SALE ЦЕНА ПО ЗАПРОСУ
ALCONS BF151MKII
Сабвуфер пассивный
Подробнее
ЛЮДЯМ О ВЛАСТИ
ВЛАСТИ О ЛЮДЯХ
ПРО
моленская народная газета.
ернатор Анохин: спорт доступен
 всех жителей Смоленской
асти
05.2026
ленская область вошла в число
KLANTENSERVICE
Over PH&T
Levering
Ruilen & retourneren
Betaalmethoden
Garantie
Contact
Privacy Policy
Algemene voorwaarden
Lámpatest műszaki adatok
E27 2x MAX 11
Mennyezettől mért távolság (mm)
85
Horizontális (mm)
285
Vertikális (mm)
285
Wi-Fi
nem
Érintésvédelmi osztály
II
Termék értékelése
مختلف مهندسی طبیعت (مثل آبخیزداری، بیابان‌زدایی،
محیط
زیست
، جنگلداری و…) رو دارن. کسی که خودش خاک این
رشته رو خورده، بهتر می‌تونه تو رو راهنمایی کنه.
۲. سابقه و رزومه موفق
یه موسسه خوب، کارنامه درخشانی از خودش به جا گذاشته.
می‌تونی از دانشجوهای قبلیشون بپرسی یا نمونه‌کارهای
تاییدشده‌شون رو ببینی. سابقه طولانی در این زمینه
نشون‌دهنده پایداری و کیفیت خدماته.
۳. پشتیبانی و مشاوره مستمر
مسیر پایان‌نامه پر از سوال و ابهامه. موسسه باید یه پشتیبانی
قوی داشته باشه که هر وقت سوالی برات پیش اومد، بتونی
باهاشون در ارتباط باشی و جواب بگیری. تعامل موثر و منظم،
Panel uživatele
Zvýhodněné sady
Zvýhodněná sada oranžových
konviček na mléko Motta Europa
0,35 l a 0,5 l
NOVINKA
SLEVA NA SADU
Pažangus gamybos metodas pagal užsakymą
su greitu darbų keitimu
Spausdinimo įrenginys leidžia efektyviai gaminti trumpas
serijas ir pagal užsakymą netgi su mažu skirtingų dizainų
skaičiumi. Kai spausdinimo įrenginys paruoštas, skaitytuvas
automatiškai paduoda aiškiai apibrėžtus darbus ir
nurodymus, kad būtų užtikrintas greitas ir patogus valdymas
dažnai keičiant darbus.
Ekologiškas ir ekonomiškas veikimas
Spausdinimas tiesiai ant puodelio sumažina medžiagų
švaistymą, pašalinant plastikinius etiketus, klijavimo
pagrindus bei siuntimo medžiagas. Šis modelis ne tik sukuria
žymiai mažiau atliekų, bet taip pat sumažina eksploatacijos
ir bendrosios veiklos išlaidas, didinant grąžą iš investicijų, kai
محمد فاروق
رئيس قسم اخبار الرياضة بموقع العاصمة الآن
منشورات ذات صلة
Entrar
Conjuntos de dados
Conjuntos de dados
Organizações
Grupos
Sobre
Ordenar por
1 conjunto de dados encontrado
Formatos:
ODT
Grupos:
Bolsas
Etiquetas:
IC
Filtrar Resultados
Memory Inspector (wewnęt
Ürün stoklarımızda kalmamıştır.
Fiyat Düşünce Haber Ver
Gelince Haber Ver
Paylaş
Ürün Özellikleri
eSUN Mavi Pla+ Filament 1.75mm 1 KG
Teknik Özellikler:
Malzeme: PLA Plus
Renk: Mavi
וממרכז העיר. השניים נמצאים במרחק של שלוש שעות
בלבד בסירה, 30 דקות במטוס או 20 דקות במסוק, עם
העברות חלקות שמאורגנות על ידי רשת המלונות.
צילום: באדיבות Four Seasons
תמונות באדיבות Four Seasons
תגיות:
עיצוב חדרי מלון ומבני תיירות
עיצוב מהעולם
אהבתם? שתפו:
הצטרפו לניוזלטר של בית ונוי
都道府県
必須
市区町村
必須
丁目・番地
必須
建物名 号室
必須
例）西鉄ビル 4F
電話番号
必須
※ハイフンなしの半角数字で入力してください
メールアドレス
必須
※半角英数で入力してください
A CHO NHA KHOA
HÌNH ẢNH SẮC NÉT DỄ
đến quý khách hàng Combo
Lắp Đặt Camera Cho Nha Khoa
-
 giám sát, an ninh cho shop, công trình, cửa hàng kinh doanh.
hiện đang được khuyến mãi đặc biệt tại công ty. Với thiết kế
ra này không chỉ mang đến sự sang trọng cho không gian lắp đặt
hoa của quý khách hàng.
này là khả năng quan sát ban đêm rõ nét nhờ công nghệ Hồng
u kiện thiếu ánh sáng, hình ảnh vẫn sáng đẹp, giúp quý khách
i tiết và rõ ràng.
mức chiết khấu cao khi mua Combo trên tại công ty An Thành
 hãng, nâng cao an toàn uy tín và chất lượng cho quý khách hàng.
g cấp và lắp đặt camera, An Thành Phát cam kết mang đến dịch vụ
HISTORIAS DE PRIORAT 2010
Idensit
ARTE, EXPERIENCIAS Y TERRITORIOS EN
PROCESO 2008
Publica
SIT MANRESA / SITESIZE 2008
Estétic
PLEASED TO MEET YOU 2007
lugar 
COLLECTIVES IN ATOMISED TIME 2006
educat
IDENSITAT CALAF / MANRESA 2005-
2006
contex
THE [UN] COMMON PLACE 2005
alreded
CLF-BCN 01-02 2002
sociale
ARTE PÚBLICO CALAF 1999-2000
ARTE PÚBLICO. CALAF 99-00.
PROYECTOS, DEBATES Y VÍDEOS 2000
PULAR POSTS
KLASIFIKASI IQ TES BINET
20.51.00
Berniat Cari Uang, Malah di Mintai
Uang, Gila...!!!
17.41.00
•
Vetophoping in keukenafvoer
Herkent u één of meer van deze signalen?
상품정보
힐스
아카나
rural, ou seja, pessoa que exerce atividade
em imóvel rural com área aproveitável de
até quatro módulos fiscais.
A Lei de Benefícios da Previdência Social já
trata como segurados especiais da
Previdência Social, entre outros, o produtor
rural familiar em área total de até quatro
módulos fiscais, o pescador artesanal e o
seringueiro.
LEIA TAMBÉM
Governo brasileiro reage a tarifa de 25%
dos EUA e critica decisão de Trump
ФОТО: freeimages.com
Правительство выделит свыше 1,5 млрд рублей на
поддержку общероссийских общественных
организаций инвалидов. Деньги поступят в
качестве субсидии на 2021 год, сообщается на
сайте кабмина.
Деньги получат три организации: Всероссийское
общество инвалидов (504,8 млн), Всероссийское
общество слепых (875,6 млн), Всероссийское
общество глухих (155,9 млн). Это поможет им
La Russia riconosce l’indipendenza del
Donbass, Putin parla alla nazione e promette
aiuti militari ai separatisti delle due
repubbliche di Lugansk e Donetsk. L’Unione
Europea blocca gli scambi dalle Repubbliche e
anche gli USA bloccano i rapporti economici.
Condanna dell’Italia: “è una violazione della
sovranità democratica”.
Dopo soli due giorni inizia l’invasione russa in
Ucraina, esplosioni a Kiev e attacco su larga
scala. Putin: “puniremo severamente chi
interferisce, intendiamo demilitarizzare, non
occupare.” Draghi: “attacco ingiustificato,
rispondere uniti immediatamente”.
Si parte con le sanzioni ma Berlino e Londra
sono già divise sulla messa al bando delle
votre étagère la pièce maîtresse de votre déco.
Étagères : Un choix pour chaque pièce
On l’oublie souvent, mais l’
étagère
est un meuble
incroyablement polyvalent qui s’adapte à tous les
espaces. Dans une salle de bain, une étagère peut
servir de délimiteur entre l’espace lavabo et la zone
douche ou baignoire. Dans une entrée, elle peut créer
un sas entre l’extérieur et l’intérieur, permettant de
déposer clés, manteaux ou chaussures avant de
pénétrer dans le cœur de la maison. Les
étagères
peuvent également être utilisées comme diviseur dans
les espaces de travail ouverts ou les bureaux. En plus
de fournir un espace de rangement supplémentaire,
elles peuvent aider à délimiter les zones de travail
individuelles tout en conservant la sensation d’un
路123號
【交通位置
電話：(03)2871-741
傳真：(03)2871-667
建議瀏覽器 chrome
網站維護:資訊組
◇ ◇ ◇ ◇ ◇
In the listing above, find the line with "تاییدشده‌شون رو ببینی." and the line with "Zvýhodněné sady", then reproduce both and every line between them exactly.

▶ **Answer area**
تاییدشده‌شون رو ببینی. سابقه طولانی در این زمینه
نشون‌دهنده پایداری و کیفیت خدماته.
۳. پشتیبانی و مشاوره مستمر
مسیر پایان‌نامه پر از سوال و ابهامه. موسسه باید یه پشتیبانی
قوی داشته باشه که هر وقت سوالی برات پیش اومد، بتونی
باهاشون در ارتباط باشی و جواب بگیری. تعامل موثر و منظم،
Panel uživatele
Zvýhodněné sady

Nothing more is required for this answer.